▶ **Stated exercise**
Please turn all of the entries below into a numbered list, dropping any blank lines.

▶ **Rows from a segmentation dataset**
==========
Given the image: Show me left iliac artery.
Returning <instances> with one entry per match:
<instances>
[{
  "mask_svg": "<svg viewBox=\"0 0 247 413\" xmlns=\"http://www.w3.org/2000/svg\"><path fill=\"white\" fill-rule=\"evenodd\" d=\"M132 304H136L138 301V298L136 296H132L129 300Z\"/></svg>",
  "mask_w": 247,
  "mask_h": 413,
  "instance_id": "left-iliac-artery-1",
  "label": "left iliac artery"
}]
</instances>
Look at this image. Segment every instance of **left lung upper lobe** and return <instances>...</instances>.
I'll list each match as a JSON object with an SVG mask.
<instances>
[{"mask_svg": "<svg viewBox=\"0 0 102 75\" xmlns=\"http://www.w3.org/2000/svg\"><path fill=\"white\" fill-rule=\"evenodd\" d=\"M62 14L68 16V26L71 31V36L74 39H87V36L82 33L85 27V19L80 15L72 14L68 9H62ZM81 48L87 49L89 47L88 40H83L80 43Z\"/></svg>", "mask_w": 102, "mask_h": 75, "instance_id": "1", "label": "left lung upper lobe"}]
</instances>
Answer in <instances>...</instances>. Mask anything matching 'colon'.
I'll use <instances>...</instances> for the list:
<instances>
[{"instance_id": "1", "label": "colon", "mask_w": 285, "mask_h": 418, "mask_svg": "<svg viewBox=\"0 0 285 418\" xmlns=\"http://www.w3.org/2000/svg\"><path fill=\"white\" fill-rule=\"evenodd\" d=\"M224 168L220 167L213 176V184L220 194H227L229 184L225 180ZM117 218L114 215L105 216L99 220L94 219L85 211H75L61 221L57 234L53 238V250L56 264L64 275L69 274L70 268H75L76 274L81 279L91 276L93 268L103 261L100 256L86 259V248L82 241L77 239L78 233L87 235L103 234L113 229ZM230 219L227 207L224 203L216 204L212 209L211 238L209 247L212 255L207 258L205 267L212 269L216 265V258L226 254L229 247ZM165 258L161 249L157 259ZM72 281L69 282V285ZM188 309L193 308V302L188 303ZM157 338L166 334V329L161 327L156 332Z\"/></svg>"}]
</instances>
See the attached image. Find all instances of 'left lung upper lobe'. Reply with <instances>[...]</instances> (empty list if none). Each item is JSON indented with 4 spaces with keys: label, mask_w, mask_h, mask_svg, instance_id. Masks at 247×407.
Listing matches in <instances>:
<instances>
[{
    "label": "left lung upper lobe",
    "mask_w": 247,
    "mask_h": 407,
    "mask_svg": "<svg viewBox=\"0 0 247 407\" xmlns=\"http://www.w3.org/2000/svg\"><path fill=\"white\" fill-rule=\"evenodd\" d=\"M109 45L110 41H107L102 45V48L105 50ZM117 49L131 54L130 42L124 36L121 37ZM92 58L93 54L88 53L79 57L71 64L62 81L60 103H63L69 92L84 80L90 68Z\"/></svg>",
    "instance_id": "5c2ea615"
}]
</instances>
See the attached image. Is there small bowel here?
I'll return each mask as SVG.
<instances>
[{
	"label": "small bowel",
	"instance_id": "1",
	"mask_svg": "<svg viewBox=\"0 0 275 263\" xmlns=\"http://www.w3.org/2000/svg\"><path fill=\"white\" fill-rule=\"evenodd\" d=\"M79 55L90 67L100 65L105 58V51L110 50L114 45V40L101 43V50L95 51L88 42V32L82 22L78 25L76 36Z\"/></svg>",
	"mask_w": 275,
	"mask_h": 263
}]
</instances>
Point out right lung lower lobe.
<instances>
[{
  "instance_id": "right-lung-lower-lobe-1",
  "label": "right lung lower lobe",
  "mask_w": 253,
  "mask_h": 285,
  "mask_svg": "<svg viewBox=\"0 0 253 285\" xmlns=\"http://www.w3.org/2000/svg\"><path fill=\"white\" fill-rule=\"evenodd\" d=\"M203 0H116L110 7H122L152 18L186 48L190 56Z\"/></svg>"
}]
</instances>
==========
▶ **Task answer**
1. Given the image: Show me left iliac artery.
2. Returning <instances> with one entry per match:
3. <instances>
4. [{
5.   "mask_svg": "<svg viewBox=\"0 0 247 413\" xmlns=\"http://www.w3.org/2000/svg\"><path fill=\"white\" fill-rule=\"evenodd\" d=\"M132 304H136L138 301V298L136 296H132L129 300Z\"/></svg>",
6.   "mask_w": 247,
7.   "mask_h": 413,
8.   "instance_id": "left-iliac-artery-1",
9.   "label": "left iliac artery"
10. }]
11. </instances>
12. Look at this image. Segment every instance of **left lung upper lobe** and return <instances>...</instances>.
13. I'll list each match as a JSON object with an SVG mask.
14. <instances>
15. [{"mask_svg": "<svg viewBox=\"0 0 102 75\" xmlns=\"http://www.w3.org/2000/svg\"><path fill=\"white\" fill-rule=\"evenodd\" d=\"M62 14L68 16V26L71 31V36L74 39H87V36L82 33L85 27V19L80 15L72 14L68 9H62ZM81 48L87 49L89 47L88 40H83L80 43Z\"/></svg>", "mask_w": 102, "mask_h": 75, "instance_id": "1", "label": "left lung upper lobe"}]
16. </instances>
17. Answer in <instances>...</instances>. Mask anything matching 'colon'.
18. I'll use <instances>...</instances> for the list:
19. <instances>
20. [{"instance_id": "1", "label": "colon", "mask_w": 285, "mask_h": 418, "mask_svg": "<svg viewBox=\"0 0 285 418\" xmlns=\"http://www.w3.org/2000/svg\"><path fill=\"white\" fill-rule=\"evenodd\" d=\"M224 168L220 167L213 176V184L220 194H227L229 184L225 180ZM117 218L114 215L105 216L99 220L94 219L85 211H75L61 221L57 234L53 238V250L56 264L64 275L69 274L70 268H75L76 274L81 279L91 276L93 268L103 261L100 256L86 259V248L82 241L77 239L78 233L87 235L103 234L113 229ZM230 219L227 207L224 203L216 204L212 209L211 238L209 247L212 255L207 258L205 267L212 269L216 265V258L226 254L229 247ZM165 258L161 249L157 259ZM72 281L69 282V285ZM188 309L193 308V302L188 303ZM157 338L166 334V329L161 327L156 332Z\"/></svg>"}]
21. </instances>
22. See the attached image. Find all instances of 'left lung upper lobe'. Reply with <instances>[...]</instances> (empty list if none). Each item is JSON indented with 4 spaces with keys: label, mask_w, mask_h, mask_svg, instance_id. Masks at 247×407.
23. Listing matches in <instances>:
24. <instances>
25. [{
26.     "label": "left lung upper lobe",
27.     "mask_w": 247,
28.     "mask_h": 407,
29.     "mask_svg": "<svg viewBox=\"0 0 247 407\" xmlns=\"http://www.w3.org/2000/svg\"><path fill=\"white\" fill-rule=\"evenodd\" d=\"M109 45L110 41H107L102 45V48L105 50ZM117 49L131 54L130 42L124 36L121 37ZM92 58L93 54L88 53L79 57L71 64L62 81L60 103H63L69 92L84 80L90 68Z\"/></svg>",
30.     "instance_id": "5c2ea615"
31. }]
32. </instances>
33. See the attached image. Is there small bowel here?
34. I'll return each mask as SVG.
35. <instances>
36. [{
37. 	"label": "small bowel",
38. 	"instance_id": "1",
39. 	"mask_svg": "<svg viewBox=\"0 0 275 263\" xmlns=\"http://www.w3.org/2000/svg\"><path fill=\"white\" fill-rule=\"evenodd\" d=\"M79 55L90 67L100 65L105 58V51L110 50L114 45V40L101 43V50L95 51L88 42V32L82 22L78 25L76 36Z\"/></svg>",
40. 	"mask_w": 275,
41. 	"mask_h": 263
42. }]
43. </instances>
44. Point out right lung lower lobe.
45. <instances>
46. [{
47.   "instance_id": "right-lung-lower-lobe-1",
48.   "label": "right lung lower lobe",
49.   "mask_w": 253,
50.   "mask_h": 285,
51.   "mask_svg": "<svg viewBox=\"0 0 253 285\" xmlns=\"http://www.w3.org/2000/svg\"><path fill=\"white\" fill-rule=\"evenodd\" d=\"M203 0H116L110 7H122L152 18L186 48L190 56Z\"/></svg>"
52. }]
53. </instances>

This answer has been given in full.